- Data to use

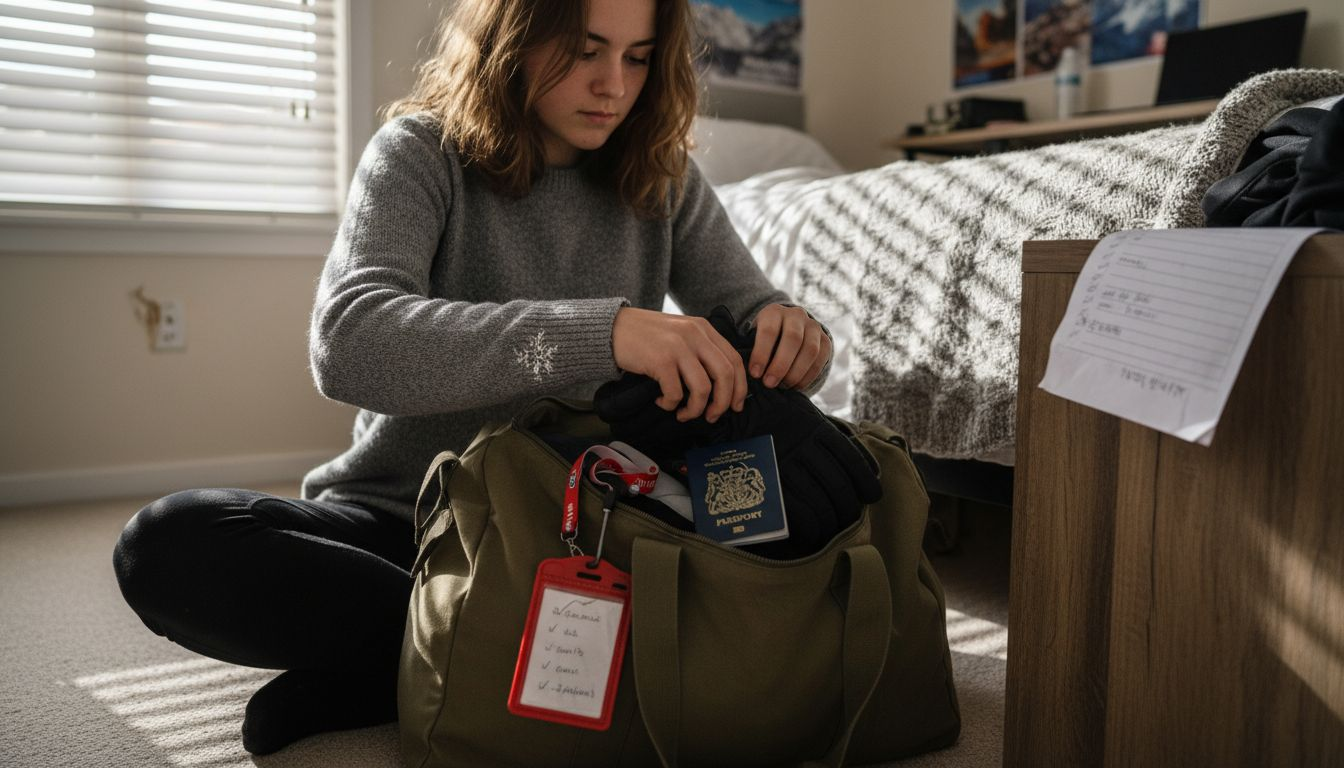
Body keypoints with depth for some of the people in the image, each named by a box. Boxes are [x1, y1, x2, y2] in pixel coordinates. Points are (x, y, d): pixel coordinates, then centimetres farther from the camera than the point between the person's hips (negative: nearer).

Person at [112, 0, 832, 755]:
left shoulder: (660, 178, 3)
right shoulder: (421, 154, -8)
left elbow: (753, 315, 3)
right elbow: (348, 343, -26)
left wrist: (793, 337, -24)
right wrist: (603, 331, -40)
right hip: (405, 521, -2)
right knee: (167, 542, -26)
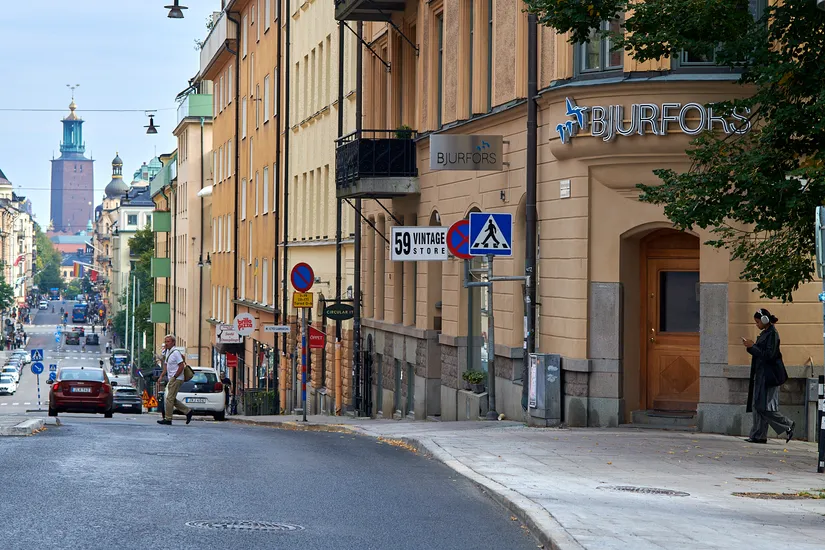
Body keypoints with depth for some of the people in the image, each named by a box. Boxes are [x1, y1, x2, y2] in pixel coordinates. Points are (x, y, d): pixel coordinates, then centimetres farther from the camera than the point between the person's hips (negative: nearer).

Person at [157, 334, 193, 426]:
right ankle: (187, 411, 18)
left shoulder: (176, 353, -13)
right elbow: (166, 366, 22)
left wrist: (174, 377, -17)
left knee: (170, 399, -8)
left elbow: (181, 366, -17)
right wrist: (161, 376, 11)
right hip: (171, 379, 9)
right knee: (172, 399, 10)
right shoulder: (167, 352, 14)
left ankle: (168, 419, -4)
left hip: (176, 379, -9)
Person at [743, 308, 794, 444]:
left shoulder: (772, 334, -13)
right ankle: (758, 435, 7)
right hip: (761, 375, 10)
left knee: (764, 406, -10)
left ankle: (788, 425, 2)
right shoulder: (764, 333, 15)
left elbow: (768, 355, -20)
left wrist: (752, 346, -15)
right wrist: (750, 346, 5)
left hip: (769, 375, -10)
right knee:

- Task to carry out
Please make your reply exactly the lines from the one containing "right ankle: (758, 435, 7)" through the end of the entries above, and nothing more.

- Response box
right ankle: (758, 435, 7)
right hip: (761, 375, 10)
left knee: (764, 406, -10)
left ankle: (788, 425, 2)
right shoulder: (764, 333, 15)
left elbow: (768, 355, -20)
left wrist: (752, 346, -15)
right wrist: (750, 346, 5)
left hip: (769, 375, -10)
right knee:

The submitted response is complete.